Aufgaben einplanen und die Auslastung im Blick behalten

Als nächstes planst du noch deine Kapazitäten für das Projekt. Diese trägst du als Planaufwand in die Aufgaben und wechselst dann in die Workload-Übersicht des neuen Planers.

Mit dem awork Planer kannst du deine Projekte grob forecasten und den Workload im Blick behalten.

Diese zeigt dir, wie ausgelastet dein Team ist. Hier kannst du außerdem genau sehen, wie sich der Workload deines Teams aus geplanten Projekten, Aufgaben und Kalender-Terminen zusammensetzt. Neben der Workload-Übersicht gibt es hier auch zwei Ansichten zum Einplanen von Aufgaben: die Timeline- und die Kalender-Ansicht.

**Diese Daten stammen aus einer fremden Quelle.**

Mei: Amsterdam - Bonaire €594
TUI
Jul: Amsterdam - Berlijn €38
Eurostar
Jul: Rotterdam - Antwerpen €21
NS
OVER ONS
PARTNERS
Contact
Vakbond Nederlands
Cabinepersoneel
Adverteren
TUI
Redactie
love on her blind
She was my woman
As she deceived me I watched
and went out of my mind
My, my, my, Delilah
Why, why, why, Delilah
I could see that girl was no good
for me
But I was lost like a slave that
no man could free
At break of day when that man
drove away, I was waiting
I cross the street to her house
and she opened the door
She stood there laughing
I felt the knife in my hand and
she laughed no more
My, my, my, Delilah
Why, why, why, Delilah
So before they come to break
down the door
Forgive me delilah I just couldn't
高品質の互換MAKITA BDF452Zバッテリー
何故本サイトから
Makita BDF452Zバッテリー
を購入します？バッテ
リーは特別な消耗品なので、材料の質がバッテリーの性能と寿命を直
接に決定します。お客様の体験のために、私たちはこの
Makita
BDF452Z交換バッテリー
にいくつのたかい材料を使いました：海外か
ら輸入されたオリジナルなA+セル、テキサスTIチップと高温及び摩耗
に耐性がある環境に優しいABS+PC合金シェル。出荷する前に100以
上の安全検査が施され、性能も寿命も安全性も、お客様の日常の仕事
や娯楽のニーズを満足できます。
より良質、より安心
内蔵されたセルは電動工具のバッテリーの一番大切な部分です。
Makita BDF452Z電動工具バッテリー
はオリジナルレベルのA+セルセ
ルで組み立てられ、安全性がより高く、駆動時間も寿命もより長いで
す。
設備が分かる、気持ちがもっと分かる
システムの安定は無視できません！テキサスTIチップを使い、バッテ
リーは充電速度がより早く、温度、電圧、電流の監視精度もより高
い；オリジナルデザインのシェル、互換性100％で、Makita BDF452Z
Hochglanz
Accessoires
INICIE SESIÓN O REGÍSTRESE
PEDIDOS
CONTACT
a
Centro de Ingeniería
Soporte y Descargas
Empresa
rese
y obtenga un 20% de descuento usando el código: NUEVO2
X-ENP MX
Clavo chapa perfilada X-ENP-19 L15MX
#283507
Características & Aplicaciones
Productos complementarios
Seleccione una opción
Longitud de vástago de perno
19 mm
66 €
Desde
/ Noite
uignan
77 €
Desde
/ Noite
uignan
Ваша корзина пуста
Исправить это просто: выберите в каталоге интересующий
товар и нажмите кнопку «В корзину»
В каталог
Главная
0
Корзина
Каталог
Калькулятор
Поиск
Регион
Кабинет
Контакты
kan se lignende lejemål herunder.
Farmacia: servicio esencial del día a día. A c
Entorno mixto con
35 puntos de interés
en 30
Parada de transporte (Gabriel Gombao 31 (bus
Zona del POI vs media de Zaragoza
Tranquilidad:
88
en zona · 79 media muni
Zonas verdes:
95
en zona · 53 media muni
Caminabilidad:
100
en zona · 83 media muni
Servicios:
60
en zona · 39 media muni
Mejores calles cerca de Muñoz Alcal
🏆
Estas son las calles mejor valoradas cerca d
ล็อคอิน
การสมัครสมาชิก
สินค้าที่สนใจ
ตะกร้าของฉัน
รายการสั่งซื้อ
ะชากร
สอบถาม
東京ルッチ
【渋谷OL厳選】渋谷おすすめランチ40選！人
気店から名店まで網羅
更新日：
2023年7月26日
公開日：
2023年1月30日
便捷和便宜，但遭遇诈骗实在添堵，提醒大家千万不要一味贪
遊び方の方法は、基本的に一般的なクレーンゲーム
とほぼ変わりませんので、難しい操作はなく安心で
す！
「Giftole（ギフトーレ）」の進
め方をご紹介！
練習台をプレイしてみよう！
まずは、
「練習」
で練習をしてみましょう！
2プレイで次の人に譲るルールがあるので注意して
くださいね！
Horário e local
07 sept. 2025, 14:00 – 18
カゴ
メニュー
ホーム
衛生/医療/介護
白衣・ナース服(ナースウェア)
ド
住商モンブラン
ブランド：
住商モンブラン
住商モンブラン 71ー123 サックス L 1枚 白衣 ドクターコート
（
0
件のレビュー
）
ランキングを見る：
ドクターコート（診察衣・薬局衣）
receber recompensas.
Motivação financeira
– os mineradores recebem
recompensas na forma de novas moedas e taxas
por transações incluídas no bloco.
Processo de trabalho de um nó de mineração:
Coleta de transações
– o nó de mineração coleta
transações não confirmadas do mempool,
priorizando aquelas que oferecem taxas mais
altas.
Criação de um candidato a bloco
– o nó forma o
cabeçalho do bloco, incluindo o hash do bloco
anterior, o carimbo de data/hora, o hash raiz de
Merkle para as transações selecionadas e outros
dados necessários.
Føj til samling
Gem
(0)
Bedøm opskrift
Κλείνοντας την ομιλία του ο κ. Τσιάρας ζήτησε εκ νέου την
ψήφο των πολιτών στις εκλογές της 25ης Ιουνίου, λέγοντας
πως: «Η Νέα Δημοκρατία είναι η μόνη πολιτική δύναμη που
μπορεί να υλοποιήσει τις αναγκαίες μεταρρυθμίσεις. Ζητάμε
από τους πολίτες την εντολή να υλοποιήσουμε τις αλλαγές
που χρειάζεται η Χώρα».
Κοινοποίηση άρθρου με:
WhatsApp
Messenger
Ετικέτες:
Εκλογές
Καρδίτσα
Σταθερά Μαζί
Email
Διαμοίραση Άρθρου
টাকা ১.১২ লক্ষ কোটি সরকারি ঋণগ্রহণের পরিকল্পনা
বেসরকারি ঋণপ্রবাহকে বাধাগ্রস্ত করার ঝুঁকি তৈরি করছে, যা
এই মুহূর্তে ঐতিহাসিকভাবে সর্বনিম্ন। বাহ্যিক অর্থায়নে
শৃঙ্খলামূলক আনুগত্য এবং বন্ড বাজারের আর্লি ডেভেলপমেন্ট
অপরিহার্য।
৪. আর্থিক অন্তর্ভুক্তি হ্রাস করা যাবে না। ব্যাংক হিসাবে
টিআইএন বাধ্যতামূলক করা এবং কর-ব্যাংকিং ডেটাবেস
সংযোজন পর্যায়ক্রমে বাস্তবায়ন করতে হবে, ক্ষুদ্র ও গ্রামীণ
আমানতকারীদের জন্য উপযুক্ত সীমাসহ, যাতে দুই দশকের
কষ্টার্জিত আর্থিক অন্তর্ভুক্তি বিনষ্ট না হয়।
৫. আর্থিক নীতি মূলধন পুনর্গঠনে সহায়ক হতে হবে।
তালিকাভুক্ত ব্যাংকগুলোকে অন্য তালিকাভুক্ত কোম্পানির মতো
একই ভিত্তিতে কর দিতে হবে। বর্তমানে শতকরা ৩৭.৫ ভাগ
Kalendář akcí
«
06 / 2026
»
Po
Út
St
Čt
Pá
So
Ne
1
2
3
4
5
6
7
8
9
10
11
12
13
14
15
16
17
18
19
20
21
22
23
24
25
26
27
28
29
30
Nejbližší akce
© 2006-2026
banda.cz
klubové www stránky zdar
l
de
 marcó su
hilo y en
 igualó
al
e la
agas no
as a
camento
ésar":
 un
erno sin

Besonders praktisch: Dank der erweiterten Kalenderintegration werden Aufgaben, die du im Planer einplanst, auch in deinen Google oder Microsoft Kalender zurückgespielt. 🤩

Zusammengefasst

Die Erstellung eines Projektplans muss nicht kompliziert sein. Manuelle Planung mit Excel & Co. solltest du aber unbedingt vermeiden, denn das Aktualisieren der Informationen ist fehleranfällig und zeitintensiv. Nutze stattdessen ein smartes Tool wie awork und achte beim Aufbau deines Projektplans auf die folgenden drei Punkte:

  • Nimm dir Zeit für die 7-W-Fragen (Wo? Warum? Was? Wer? Wie? Bis wann? Wie viel?).
  • Pflege alle Projekt-Elemente vollständig ein – am besten in einem Projektmanagement-Tool wie awork.
  • Last but not least: Achte darauf, dass der Plan im Verlauf der Arbeit immer auf dem neuesten Stand bleibt.

Oft gefragt: Warum ist ein Projektplan sinnvoll?

Ein Projektplan ist sinnvoll für dich und dein Team, da er alle Pläne und Aufgaben für die Durchführung eines Projektes bündelt. Indem er alle Bestandteile eines Projektes hierarchisch gliedert, schafft er eine klare und verständliche Struktur. Damit reduziert er die Komplexität deines Vorhabens enorm – für echte Freude an der Arbeit.